Какого числа Фурцева говорила о МХАТе на заседании партсобрания Министерства культуры, согласно отрывку о ней?

▸ ИЗВЛЕЧЁННЫЙ ТЕКСТ:

..........

Аккурат в это время как раз появилась Екатерина Алексеевна и увидела тело. Ей доложили о случившемся. Отдав распоряжения, которые полагается отдавать в подобных случаях, Фурцева, по заявлению Симукова, перешагнув через труп, пошла в залу, где ее ждали.
Так окончил свой жизненный путь наш Павел Андреевич Тарасов — «на своем посту, в последний раз вытянувшись по стойке „смирно!“ во весь свой гигантский рост перед своим министром…»[816].
Фурцева же сказала:
— Идемте обсуждать!..
«Что она ощущала, переступая через мертвого Тарасова? — рассуждал впоследствии Симуков. — Для нее он был работником аппарата, исполнителем ее воли, но не тем, к кому она прислушивалась, чьей поддержки искала»[817].
Руководители сталинской школы оставались верны себе даже в вегетарианские брежневские времена…
Глава 16. Чуть-чуть о женщине
У Екатерины Фурцевой были очень теплые отношения с корифеями МХАТа. Татьяна Доронина рассказывала, как во время обучения в Школе-студии Павел Массальский в экзальтации охарактеризовал Екатерину Фурцеву следующим, весьма лестным образом:
— Катя! Красавица! Вот кто действительно… красавица! И женственна! Ах, как подлинно женственна![818]
Однако при этом «Катя» отнюдь не смотрела на МХАТ и положение в этом театре сквозь «розовые очки». В том числе и обо МХАТе она сказала 1 ноября 1965 года на заседании партсобрания Министерства культуры:
— Во многих драматических и музыкальных театрах на замещены должности главных режиссеров и главных дирижеров. Даже в Москве — МХАТ, Центральный детский театр не имеют главных режиссеров, в других центральных театрах такая проблема может возникнуть не сегодня завтра.
И недвусмысленно добавила:
— Среди творческих работников много лиц пенсионного и предпенсионного возраста. Замена им вовремя не готовится. Зрелые и перезрелые актеры выступают в молодых ролях[819].
Даже Комитет по печати при Совмине не преминул 15 января 1966 года указать в записке для ЦК на тот факт, что театр, заслуживший мировую славу и на протяжении многих десятилетий владевший умами людей во многих странах, работал «с трудом» и нуждался «в поддержке». «Многие люди с болью и тревогой наблюдают за жизнью этого театра, искренне желая, чтобы он быстрее и успешнее преодолел эти трудности, — фарисейски заявлял председатель комитета Николай Михайлов и тут же добивал академический театр в следующей фразе: — Но раздаются голоса и о том, что МХАТ — это музей, что он устарел и не может занять то положение, в котором он был».

..........

▸ ФРАГМЕНТЫ СТРОК:
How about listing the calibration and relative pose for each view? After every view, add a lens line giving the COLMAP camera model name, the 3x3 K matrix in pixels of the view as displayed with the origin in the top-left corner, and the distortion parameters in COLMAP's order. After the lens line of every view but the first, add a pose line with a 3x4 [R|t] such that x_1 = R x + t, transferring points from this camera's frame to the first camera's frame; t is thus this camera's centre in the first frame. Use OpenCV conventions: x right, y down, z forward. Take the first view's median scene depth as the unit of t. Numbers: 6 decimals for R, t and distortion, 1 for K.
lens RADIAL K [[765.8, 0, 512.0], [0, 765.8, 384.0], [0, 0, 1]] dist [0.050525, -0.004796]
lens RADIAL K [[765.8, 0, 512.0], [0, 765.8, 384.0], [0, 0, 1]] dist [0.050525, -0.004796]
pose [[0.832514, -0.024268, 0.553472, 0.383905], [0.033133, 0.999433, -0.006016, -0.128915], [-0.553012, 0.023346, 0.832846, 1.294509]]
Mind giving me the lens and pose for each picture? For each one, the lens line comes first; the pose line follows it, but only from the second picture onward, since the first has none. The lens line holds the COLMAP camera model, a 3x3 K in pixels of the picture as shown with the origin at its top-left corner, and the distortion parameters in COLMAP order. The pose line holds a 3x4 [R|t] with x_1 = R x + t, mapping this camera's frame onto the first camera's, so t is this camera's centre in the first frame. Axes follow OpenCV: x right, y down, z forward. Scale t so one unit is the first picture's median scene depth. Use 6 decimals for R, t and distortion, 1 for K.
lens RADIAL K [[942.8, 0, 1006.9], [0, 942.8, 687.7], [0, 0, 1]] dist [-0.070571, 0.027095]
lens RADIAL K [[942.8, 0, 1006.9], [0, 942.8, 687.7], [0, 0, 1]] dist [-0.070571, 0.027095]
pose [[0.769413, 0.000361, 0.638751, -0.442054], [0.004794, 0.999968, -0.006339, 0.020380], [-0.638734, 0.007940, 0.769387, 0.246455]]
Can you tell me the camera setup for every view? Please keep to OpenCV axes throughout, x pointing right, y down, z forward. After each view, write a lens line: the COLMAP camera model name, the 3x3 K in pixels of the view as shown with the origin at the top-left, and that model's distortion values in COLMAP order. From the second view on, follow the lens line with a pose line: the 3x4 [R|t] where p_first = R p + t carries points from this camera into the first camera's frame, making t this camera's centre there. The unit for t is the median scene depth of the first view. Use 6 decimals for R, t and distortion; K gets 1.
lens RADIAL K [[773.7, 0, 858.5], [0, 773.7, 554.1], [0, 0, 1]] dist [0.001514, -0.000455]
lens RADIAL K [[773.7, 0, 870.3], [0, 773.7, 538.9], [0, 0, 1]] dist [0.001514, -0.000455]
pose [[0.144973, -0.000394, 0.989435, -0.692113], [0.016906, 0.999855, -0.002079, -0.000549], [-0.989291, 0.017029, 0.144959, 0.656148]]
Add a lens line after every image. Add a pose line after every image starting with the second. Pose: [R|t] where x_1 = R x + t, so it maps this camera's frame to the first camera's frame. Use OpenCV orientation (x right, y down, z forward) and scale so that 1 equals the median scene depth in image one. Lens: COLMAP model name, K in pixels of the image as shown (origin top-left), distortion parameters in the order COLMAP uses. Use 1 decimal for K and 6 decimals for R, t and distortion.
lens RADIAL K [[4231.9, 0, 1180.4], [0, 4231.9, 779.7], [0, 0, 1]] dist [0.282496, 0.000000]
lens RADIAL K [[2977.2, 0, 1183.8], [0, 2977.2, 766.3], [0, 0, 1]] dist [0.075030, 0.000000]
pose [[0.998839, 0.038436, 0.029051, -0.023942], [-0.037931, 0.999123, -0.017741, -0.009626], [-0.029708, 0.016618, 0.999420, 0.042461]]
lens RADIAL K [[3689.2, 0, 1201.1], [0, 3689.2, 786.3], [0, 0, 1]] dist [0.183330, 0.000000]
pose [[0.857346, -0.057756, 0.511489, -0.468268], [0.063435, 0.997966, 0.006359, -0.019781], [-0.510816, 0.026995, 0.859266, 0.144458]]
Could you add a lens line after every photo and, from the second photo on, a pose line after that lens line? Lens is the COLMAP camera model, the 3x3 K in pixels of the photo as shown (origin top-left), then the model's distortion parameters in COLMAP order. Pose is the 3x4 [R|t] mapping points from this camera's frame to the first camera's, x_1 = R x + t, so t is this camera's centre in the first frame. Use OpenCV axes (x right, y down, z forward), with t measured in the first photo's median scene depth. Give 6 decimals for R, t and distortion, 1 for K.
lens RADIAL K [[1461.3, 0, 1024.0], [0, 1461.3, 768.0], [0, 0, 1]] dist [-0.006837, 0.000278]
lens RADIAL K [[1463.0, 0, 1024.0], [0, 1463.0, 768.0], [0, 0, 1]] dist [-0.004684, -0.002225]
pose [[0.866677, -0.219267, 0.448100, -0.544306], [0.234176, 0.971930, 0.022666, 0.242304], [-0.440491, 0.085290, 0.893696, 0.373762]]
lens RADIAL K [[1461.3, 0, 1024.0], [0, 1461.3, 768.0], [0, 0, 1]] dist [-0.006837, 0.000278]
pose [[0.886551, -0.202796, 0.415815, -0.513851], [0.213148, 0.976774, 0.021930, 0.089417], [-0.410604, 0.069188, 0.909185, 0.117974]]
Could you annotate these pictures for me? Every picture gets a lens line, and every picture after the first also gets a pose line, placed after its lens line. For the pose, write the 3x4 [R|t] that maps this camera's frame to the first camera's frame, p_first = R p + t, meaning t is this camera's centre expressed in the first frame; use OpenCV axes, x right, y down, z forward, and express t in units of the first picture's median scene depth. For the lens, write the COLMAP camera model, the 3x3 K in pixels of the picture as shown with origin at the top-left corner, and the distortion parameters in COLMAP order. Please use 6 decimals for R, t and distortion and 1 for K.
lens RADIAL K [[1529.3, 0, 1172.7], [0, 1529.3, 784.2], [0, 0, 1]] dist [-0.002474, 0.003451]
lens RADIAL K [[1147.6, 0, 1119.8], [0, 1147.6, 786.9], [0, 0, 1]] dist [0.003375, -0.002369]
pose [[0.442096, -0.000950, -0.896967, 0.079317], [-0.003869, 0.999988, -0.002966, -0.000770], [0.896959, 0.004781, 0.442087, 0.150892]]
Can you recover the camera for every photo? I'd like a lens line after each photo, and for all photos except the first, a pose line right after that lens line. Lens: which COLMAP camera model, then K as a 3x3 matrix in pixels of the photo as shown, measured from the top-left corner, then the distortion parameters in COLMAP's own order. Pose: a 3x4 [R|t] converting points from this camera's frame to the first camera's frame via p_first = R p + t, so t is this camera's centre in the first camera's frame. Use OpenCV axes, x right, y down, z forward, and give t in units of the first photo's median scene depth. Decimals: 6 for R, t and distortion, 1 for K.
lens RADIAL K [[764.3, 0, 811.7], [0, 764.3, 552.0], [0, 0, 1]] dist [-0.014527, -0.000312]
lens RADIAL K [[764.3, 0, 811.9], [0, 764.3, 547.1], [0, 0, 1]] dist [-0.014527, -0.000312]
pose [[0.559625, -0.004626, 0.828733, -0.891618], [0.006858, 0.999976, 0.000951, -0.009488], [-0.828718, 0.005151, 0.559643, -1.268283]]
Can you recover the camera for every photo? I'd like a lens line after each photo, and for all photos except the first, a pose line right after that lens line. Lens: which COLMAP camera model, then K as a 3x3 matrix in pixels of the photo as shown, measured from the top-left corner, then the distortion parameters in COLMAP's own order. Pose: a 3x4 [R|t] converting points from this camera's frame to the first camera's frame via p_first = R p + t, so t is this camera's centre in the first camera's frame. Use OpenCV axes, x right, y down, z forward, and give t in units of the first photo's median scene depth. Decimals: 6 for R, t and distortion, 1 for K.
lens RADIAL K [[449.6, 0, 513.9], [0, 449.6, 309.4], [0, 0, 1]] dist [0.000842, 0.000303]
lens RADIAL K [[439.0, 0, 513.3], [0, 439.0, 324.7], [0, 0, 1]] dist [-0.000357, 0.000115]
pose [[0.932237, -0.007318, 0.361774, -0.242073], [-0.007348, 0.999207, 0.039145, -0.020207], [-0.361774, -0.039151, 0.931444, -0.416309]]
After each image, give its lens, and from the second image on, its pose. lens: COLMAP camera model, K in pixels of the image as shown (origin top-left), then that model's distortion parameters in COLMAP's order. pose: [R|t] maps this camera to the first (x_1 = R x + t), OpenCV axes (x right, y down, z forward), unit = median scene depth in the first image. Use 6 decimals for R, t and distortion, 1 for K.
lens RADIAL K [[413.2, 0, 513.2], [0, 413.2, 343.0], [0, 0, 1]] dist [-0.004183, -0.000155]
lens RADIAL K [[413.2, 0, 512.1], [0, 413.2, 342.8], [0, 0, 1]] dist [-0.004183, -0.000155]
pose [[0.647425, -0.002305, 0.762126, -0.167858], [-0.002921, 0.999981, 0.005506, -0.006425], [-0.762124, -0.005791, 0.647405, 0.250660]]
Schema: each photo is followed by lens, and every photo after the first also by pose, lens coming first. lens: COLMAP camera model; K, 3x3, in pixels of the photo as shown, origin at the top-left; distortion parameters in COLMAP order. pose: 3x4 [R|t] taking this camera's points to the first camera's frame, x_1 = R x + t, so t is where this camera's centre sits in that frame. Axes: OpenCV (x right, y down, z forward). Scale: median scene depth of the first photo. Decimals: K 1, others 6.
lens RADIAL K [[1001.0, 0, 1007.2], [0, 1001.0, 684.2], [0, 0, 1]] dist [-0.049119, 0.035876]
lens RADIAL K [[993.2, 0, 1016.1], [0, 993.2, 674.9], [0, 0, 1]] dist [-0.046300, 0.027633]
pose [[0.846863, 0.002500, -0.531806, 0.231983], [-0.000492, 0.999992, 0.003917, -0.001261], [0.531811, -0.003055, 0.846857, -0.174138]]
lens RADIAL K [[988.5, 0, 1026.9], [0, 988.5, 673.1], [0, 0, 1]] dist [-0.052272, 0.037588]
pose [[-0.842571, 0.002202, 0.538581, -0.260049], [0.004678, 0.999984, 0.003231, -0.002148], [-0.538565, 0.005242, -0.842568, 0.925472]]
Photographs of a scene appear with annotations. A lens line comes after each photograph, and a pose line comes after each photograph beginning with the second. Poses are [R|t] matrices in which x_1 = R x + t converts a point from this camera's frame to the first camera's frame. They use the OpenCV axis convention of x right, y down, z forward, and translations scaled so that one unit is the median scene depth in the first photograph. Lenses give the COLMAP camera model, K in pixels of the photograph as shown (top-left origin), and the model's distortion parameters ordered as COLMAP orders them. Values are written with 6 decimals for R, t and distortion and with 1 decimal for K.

..........

▸ ОТВЕТ:
1 ноября 1965 года.